*** DATA RECORDS Section Begins ***
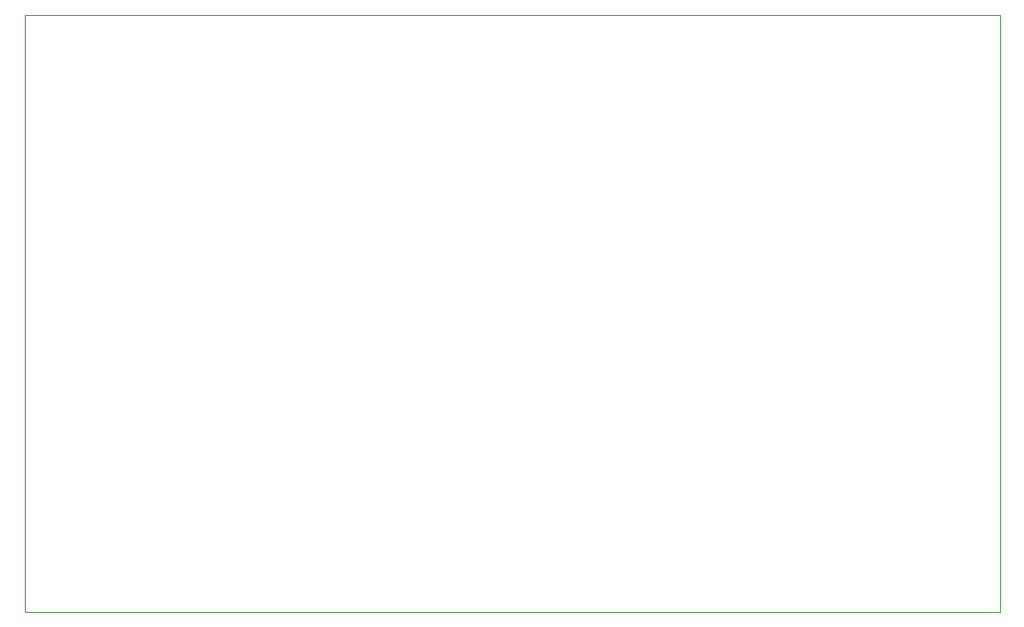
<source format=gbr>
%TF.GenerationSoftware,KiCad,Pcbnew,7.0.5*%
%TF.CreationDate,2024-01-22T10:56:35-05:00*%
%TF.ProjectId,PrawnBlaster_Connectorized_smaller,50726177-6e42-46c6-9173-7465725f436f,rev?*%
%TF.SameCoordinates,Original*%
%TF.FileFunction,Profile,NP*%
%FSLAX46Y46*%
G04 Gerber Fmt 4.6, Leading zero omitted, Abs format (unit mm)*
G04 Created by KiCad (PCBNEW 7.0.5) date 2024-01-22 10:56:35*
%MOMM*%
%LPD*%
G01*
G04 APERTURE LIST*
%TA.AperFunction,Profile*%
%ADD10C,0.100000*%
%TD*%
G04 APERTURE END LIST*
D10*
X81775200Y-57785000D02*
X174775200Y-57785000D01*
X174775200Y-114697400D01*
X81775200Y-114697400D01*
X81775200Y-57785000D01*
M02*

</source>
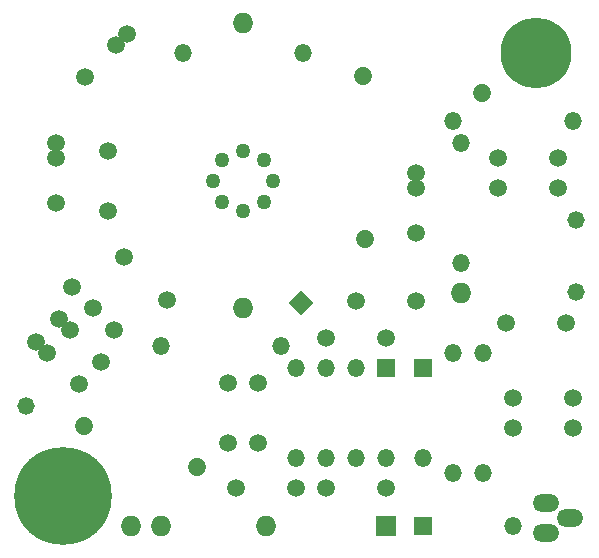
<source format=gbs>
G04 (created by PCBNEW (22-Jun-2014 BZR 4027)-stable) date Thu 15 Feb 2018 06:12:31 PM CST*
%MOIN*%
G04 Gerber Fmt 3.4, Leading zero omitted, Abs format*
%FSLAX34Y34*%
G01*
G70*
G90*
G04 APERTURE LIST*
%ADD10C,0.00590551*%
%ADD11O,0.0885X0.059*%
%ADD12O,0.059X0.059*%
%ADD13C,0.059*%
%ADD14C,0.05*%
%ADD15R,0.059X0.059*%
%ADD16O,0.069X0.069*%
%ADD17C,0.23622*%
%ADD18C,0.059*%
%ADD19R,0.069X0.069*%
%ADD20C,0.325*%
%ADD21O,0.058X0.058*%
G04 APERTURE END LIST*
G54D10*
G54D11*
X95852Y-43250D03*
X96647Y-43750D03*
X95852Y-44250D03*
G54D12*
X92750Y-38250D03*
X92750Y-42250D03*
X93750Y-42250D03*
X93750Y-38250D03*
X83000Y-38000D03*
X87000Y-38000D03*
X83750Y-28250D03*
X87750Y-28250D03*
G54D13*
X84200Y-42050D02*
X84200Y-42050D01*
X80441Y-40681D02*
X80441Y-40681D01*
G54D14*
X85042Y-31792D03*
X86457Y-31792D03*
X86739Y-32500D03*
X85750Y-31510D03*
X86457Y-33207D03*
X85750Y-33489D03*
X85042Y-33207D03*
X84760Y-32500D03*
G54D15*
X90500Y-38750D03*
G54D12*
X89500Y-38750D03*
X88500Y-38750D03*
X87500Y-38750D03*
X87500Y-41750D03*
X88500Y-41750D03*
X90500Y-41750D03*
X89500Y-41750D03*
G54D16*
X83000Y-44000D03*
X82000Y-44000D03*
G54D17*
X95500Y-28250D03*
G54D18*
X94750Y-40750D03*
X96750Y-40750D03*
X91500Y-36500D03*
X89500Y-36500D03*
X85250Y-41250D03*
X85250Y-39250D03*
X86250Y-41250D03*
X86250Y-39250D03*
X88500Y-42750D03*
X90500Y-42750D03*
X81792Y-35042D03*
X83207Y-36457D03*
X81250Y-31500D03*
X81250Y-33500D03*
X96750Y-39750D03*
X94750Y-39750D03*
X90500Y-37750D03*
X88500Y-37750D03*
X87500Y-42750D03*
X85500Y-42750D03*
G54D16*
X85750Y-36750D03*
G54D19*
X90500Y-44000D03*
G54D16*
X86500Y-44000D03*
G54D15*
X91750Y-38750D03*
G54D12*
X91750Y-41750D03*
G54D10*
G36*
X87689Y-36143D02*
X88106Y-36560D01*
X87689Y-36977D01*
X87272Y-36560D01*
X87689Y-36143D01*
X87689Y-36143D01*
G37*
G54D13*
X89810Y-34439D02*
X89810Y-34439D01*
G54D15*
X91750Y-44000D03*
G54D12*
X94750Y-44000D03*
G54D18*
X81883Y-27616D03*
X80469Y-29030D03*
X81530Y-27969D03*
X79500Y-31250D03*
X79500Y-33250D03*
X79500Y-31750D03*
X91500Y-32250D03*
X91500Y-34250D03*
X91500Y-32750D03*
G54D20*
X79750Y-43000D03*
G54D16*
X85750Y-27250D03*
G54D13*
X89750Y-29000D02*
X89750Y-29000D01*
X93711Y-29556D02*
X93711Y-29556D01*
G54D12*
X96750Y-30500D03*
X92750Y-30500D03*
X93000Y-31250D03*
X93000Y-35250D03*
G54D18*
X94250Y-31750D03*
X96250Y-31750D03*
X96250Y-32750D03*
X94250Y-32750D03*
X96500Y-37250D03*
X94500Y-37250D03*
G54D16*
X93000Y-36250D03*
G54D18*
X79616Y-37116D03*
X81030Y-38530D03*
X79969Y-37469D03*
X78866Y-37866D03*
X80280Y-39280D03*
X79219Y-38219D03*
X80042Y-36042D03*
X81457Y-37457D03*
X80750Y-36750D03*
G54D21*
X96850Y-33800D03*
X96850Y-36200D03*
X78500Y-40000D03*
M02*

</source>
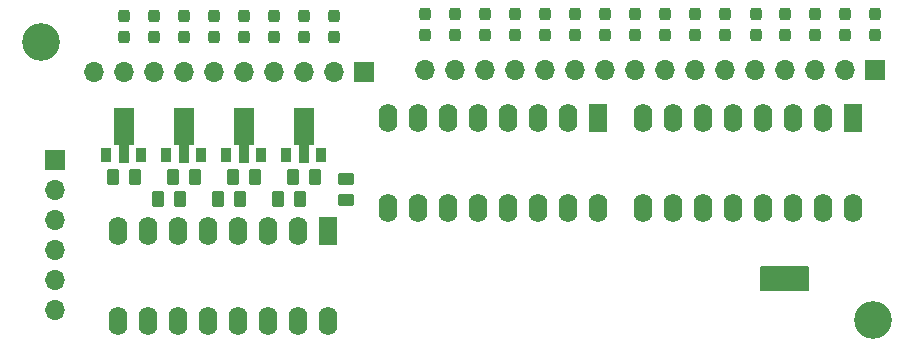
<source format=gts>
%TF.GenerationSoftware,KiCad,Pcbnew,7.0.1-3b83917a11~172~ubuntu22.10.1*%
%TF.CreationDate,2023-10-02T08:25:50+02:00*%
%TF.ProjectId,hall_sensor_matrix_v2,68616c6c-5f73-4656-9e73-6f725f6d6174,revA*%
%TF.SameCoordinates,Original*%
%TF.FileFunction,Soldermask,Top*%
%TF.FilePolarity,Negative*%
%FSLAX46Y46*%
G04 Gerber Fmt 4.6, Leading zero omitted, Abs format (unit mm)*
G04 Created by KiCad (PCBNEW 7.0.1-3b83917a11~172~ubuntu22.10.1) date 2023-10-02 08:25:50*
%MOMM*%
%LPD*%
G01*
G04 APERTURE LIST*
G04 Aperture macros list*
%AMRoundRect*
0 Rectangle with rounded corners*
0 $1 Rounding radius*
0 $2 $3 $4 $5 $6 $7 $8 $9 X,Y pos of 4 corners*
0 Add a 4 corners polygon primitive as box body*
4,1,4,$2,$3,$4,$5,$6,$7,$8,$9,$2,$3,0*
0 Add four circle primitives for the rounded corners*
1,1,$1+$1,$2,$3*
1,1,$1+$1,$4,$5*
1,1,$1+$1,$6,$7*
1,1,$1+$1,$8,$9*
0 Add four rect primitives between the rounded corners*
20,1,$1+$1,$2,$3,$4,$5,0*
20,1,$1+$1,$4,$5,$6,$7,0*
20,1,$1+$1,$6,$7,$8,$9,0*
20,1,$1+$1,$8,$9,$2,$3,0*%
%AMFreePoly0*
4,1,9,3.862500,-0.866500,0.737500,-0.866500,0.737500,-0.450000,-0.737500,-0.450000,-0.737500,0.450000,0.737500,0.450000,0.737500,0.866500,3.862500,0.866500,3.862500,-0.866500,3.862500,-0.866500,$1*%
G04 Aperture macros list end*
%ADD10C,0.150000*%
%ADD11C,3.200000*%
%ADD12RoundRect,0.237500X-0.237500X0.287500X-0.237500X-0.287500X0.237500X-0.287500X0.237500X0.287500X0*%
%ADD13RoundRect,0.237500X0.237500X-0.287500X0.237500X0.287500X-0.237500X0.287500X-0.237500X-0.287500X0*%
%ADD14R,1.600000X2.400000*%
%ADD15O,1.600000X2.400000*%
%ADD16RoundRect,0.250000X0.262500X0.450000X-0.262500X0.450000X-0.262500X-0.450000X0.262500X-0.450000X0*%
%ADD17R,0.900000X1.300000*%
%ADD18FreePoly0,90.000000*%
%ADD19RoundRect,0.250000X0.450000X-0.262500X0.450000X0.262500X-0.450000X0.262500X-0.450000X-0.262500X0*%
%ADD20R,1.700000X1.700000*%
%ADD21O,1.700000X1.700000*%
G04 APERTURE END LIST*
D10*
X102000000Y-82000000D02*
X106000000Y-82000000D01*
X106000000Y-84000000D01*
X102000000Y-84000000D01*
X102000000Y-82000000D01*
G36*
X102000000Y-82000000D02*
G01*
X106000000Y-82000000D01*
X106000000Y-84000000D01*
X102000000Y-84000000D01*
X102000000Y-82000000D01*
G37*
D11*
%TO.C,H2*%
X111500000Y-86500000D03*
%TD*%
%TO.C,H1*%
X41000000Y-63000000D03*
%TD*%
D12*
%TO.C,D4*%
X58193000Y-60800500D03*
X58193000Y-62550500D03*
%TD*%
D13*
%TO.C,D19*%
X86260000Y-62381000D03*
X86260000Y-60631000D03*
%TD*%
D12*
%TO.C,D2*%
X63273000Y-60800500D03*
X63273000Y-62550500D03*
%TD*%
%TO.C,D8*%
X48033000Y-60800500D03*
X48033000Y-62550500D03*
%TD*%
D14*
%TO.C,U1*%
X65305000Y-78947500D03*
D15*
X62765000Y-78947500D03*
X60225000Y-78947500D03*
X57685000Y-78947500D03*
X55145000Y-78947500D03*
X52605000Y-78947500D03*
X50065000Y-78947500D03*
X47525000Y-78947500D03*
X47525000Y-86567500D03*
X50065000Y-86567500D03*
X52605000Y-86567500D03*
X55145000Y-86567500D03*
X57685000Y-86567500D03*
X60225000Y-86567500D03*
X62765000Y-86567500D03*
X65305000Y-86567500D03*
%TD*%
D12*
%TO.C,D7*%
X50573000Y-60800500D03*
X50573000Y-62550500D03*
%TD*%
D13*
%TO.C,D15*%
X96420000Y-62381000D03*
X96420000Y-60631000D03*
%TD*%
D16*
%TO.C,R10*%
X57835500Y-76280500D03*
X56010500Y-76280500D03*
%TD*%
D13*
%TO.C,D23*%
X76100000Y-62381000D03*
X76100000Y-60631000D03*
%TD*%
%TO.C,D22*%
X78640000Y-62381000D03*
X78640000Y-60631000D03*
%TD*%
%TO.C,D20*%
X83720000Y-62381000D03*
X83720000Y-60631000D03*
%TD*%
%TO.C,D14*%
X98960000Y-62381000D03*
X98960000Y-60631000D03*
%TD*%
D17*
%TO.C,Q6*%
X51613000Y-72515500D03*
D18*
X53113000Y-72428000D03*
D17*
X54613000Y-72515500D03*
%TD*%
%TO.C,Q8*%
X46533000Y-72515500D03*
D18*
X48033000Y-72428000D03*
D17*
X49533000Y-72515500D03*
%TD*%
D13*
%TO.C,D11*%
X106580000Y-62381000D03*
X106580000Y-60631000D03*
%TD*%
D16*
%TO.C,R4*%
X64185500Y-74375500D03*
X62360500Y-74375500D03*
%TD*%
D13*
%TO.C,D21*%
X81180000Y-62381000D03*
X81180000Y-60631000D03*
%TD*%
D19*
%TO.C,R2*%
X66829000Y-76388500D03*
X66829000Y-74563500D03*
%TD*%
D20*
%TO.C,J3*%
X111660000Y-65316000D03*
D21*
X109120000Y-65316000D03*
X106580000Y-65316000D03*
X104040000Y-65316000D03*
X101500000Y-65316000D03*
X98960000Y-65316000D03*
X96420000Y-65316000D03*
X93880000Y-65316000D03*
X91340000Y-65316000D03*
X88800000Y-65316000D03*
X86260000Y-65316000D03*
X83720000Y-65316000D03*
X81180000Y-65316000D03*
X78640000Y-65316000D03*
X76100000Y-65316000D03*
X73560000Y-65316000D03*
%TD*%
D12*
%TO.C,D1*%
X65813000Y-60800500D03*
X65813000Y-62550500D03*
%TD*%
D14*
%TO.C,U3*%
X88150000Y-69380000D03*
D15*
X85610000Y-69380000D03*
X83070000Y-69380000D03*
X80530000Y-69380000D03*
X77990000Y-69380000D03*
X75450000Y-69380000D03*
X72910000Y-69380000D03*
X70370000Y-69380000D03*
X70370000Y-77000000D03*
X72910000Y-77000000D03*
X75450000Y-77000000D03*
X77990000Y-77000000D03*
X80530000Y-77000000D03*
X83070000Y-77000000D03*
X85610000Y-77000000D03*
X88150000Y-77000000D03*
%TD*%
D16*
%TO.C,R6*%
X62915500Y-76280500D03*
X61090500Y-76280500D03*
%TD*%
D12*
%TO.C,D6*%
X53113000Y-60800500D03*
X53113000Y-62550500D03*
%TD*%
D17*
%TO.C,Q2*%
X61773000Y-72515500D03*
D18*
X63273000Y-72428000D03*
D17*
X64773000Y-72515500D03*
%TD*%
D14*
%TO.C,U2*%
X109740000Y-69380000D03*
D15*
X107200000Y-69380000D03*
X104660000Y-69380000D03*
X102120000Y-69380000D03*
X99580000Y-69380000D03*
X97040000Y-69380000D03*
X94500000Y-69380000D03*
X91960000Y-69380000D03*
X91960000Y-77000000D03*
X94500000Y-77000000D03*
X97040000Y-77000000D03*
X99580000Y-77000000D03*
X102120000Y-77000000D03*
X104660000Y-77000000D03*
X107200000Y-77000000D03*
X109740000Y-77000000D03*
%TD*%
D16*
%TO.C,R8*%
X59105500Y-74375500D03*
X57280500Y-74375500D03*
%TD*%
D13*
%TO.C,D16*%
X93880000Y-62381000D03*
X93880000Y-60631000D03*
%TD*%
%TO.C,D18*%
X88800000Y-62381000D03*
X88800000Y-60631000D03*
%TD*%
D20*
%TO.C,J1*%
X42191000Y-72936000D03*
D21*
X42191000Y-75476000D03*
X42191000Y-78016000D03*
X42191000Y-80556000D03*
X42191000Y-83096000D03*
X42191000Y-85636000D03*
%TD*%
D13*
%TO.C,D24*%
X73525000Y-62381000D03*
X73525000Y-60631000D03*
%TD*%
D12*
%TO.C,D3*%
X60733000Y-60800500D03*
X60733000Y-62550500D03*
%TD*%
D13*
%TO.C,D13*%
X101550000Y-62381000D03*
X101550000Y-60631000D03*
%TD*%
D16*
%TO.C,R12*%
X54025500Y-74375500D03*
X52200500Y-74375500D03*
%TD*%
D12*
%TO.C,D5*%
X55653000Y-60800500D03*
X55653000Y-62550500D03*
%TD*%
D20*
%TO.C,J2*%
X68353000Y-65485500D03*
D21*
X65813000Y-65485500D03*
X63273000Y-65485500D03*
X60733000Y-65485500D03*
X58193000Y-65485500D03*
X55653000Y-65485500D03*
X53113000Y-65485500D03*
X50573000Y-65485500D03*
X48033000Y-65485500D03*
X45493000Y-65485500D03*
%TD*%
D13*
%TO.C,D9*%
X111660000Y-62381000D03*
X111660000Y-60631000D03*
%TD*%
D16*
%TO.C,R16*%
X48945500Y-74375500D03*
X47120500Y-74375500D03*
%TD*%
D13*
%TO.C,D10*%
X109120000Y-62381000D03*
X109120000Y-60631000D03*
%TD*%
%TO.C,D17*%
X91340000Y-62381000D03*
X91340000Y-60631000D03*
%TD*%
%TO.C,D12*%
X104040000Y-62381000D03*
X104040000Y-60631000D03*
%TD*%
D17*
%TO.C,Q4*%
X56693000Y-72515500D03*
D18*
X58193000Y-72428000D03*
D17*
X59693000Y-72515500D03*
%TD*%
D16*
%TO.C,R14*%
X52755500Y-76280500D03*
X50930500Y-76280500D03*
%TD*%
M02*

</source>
*** DATA RECORDS Section Ends ***
- [EXERCISE OBJECTIVE]: All lines above from the one with "X64185500Y-74375500D03*" to the one with "X96420000Y-65316000D03*", inclusive, should be copied exactly, and no other lines.

- [THE COMPLETED TASK]:
X64185500Y-74375500D03*
X62360500Y-74375500D03*
%TD*%
D13*
%TO.C,D21*%
X81180000Y-62381000D03*
X81180000Y-60631000D03*
%TD*%
D19*
%TO.C,R2*%
X66829000Y-76388500D03*
X66829000Y-74563500D03*
%TD*%
D20*
%TO.C,J3*%
X111660000Y-65316000D03*
D21*
X109120000Y-65316000D03*
X106580000Y-65316000D03*
X104040000Y-65316000D03*
X101500000Y-65316000D03*
X98960000Y-65316000D03*
X96420000Y-65316000D03*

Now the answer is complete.